The Court noted that both RA 9257 and RA 9994, in amending RA 7432, do not provide an exact definition of the term “funeral and burial services.”
“Notably, the said laws likewise do not limit the scope of the services falling under ‘funeral and burial services,’” it said.
The Court added that as pointed out by Justice Amy C. Lazaro-Javier in her concurring opinion, it would be unreasonable to infer that Congress intended to differentiate between the deceased’s final solace for the purpose of granting the 20% discount absent a clear legislative intent to the contrary.
Based on the definition of the term “burial,” the tribunal emphasized that it is commonly understood that “burial service” pertains to any service offered or provided in connection with the final disposition, entombment, or interment of human remains.
Because of this, the SC held that it follows that burial services necessarily include interment services, such as digging the land for the deceased person’s grave, its concreting, and other services being done during the actual burial. Rey E. Requejo (See full story online at manilastandard.net)
“This conclusion, said the Court, was supported by the IRRs (Implementing Rules and Regulations) which prescribe the guidelines in
the application of the 20% discount on funeral and burial services in that a comparison of the IRRs of RA 9257 and RA 9994 shows that the two are substantially the same,” the SC said, in a statement released by its Public Information Office.
“The exception is that Section 6 of the IRR of RA 9994 expounded on the term ‘other related services’ by including a sample list of ‘services’ and excluding obituary publication and cost of the memorial plot,” it said.

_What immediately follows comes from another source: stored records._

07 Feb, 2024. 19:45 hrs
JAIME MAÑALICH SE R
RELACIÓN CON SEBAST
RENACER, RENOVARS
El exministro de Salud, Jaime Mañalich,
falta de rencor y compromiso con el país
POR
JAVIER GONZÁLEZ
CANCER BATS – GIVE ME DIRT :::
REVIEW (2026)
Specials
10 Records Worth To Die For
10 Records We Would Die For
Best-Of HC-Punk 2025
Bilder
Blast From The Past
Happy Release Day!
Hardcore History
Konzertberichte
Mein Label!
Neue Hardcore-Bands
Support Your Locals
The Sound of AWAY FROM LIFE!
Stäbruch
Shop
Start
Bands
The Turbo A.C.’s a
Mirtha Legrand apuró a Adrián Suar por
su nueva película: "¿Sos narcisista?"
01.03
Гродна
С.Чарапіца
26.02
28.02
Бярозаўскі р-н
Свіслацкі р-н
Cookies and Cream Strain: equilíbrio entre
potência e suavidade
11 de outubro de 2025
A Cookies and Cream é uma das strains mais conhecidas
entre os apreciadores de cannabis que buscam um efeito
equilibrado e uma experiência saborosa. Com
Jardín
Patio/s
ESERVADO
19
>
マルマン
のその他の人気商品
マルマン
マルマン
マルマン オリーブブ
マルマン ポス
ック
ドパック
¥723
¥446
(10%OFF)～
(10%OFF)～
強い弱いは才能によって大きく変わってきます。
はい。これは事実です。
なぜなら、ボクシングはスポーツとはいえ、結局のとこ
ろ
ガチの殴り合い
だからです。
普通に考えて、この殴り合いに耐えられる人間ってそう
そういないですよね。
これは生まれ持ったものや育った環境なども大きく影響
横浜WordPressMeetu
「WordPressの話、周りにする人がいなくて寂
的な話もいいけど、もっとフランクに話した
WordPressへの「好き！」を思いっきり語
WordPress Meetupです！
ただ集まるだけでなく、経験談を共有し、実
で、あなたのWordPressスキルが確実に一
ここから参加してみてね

The High Court also ruled that the enumeration in Section 6 is not exclusive. It stressed that the phrase “other related services” does not refer only to the enumerated examples to exclude interment services.
The SC maintained that this interpretation was in keeping with the policies and objectives of the law, particularly of RA 9994 which echoes Section 4, Article XV of the Constitution declaring that it is the duty of the family to take care of its elderly members while the state may design programs of social security for them.